Dans l’ensemble, je considère que la pression concurrentielle exercera à l’avenir une pression accrue sur la marge opérationnelle de Circle. L’entreprise pourrait même devoir modifier son modèle de revenus — ce qu’elle fait d’ailleurs déjà activement. À des fins d’analyse, je suppose donc que son taux de perception sera divisé par deux, passant à 0,8 %.
Conclusion
Répondre à ces trois questions ne permet pas de couvrir l’intégralité des activités de Circle. Comme mentionné précédemment, Circle a lancé sa propre blockchain, innove continuellement dans le domaine des technologies de paiement, et ses revenus non liés aux intérêts connaissent une croissance rapide. Néanmoins, j’estime que l’analyse de l’entreprise à travers ces trois questions permet une évaluation efficace de la valeur de son action, selon la règle 80/20.
Sur la base de ces hypothèses conservatrices — à savoir un marché global de 1,9 milliard de dollars, une part de marché de 25 % et une marge opérationnelle de 0,8 % — on obtient un revenu brut, après déduction des coûts de distribution mais avant autres frais, de 3,8 milliards de dollars. Actuellement, les coûts opérationnels réels de l’entreprise sont relativement faibles, s’élevant à 144 millions de dollars en 2025. Cela signifie que, même si ces coûts triplent ou quadruplent d’ici 2030, environ 2,7 milliards de dollars resteraient disponibles sous forme de bénéfice net après impôt. En appliquant le multiple de valorisation actuel du S&P 500 (28 fois le bénéfice net), Circle deviendrait une entreprise valorisée à 75 milliards de dollars.

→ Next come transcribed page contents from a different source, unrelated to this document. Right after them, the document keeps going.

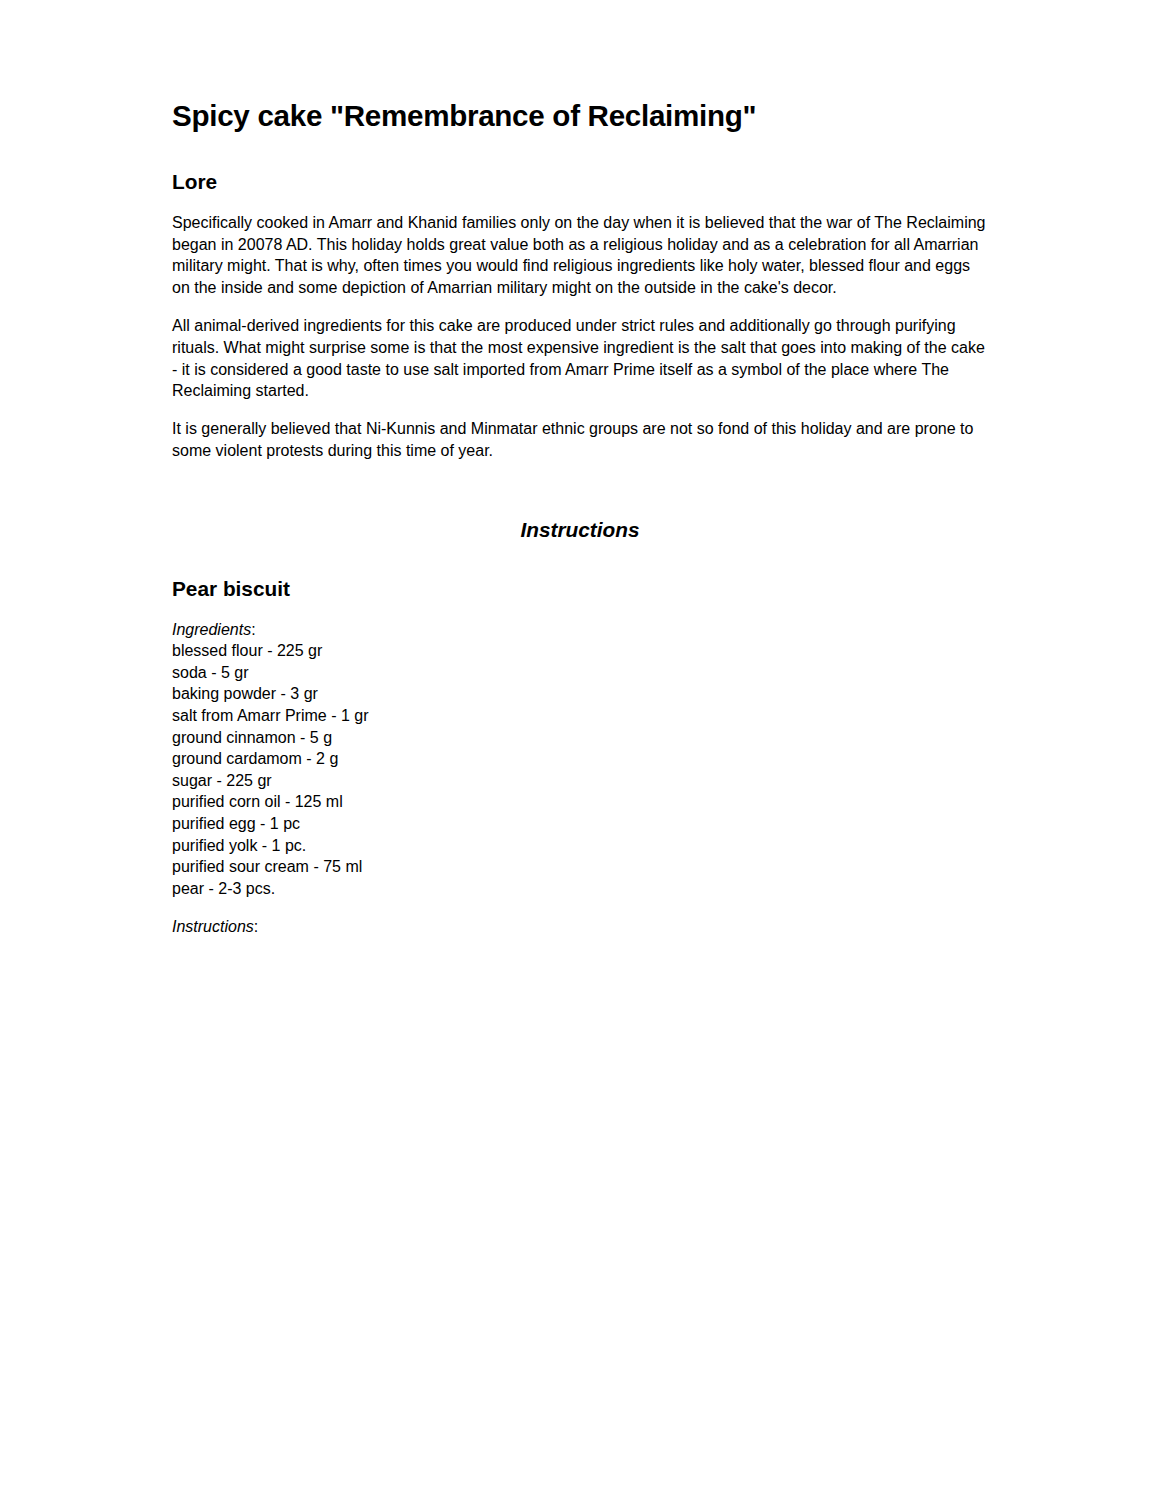Spicy cake "Remembrance of Reclaiming"
Lore
Specifically cooked in Amarr and Khanid families only on the day when it is believed that the war of The Reclaiming began in 20078 AD. This holiday holds great value both as a religious holiday and as a celebration for all Amarrian military might. That is why, often times you would find religious ingredients like holy water, blessed flour and eggs on the inside and some depiction of Amarrian military might on the outside in the cake's decor.
All animal-derived ingredients for this cake are produced under strict rules and additionally go through purifying rituals. What might surprise some is that the most expensive ingredient is the salt that goes into making of the cake - it is considered a good taste to use salt imported from Amarr Prime itself as a symbol of the place where The Reclaiming started.
It is generally believed that Ni-Kunnis and Minmatar ethnic groups are not so fond of this holiday and are prone to some violent protests during this time of year.
Instructions
Pear biscuit
Ingredients:
blessed flour - 225 gr
soda - 5 gr
baking powder - 3 gr
salt from Amarr Prime - 1 gr
ground cinnamon - 5 g
ground cardamom - 2 g
sugar - 225 gr
purified corn oil - 125 ml
purified egg - 1 pc
purified yolk - 1 pc.
purified sour cream - 75 ml
pear - 2-3 pcs.
Instructions: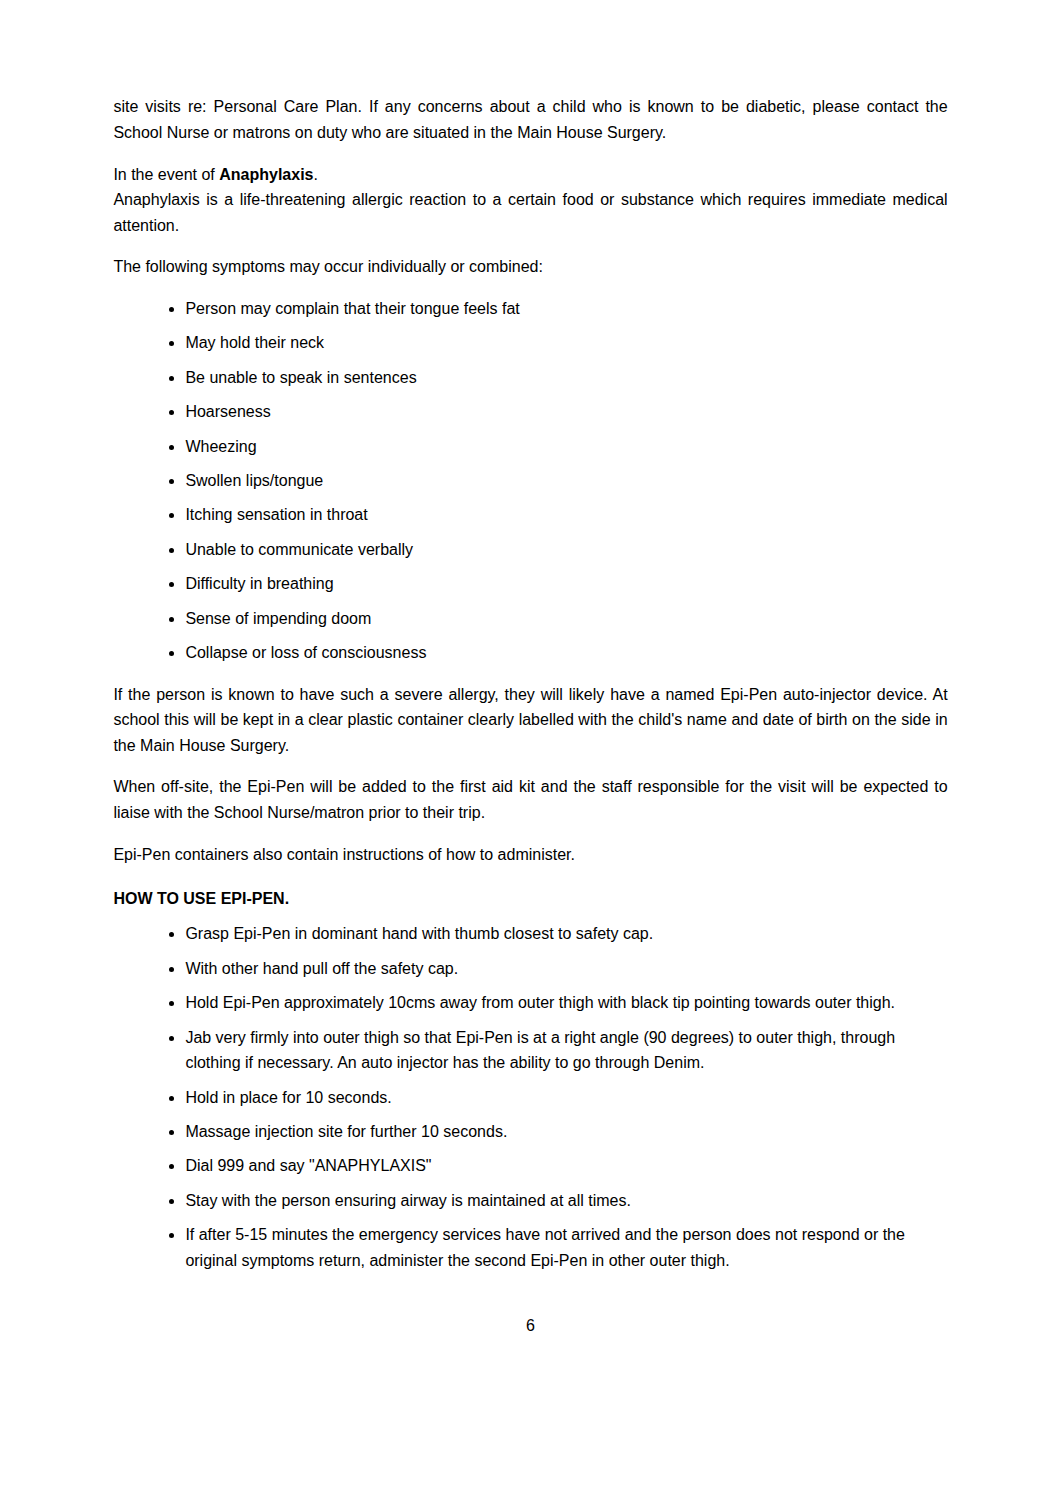site visits re: Personal Care Plan. If any concerns about a child who is known to be diabetic, please contact the School Nurse or matrons on duty who are situated in the Main House Surgery.
In the event of Anaphylaxis.
Anaphylaxis is a life-threatening allergic reaction to a certain food or substance which requires immediate medical attention.
The following symptoms may occur individually or combined:
Person may complain that their tongue feels fat
May hold their neck
Be unable to speak in sentences
Hoarseness
Wheezing
Swollen lips/tongue
Itching sensation in throat
Unable to communicate verbally
Difficulty in breathing
Sense of impending doom
Collapse or loss of consciousness
If the person is known to have such a severe allergy, they will likely have a named Epi-Pen auto-injector device. At school this will be kept in a clear plastic container clearly labelled with the child's name and date of birth on the side in the Main House Surgery.
When off-site, the Epi-Pen will be added to the first aid kit and the staff responsible for the visit will be expected to liaise with the School Nurse/matron prior to their trip.
Epi-Pen containers also contain instructions of how to administer.
HOW TO USE EPI-PEN.
Grasp Epi-Pen in dominant hand with thumb closest to safety cap.
With other hand pull off the safety cap.
Hold Epi-Pen approximately 10cms away from outer thigh with black tip pointing towards outer thigh.
Jab very firmly into outer thigh so that Epi-Pen is at a right angle (90 degrees) to outer thigh, through clothing if necessary. An auto injector has the ability to go through Denim.
Hold in place for 10 seconds.
Massage injection site for further 10 seconds.
Dial 999 and say "ANAPHYLAXIS"
Stay with the person ensuring airway is maintained at all times.
If after 5-15 minutes the emergency services have not arrived and the person does not respond or the original symptoms return, administer the second Epi-Pen in other outer thigh.
6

Ce chiffre revêt une certaine signification : il correspond approximativement au double de la valorisation actuelle de l’entreprise. Ce résultat est satisfaisant, mais compte tenu de la volatilité des marchés, il convient peut-être de peser davantage les avantages et les risques.
Il convient de noter que, à chaque étape de cette analyse, j’ai retenu des hypothèses conservatrices. Si la croissance des stablecoins atteint le scénario haussier anticipé par Citigroup, ou si la part de marché de Circle augmente (comme cela semble être le cas récemment), ou encore si l’entreprise parvient à maintenir son taux de perception actuel ou à développer de nouvelles sources de revenus, sa valorisation pourrait être nettement supérieure.
Dans l’ensemble, je peux concevoir des scénarios où la valeur de Circle en 2030 dépasserait largement mon estimation approximative, tout comme d’autres où elle lui serait inférieure. La valeur ajoutée de cette analyse réside, selon moi, dans le fait qu’elle montre que la valorisation actuelle de Circle se situe dans une fourchette raisonnable. Si le développement des stablecoins suit les attentes générales du marché, Circle demeure un actif d’investissement attrayant, même en appliquant des hypothèses très prudentes.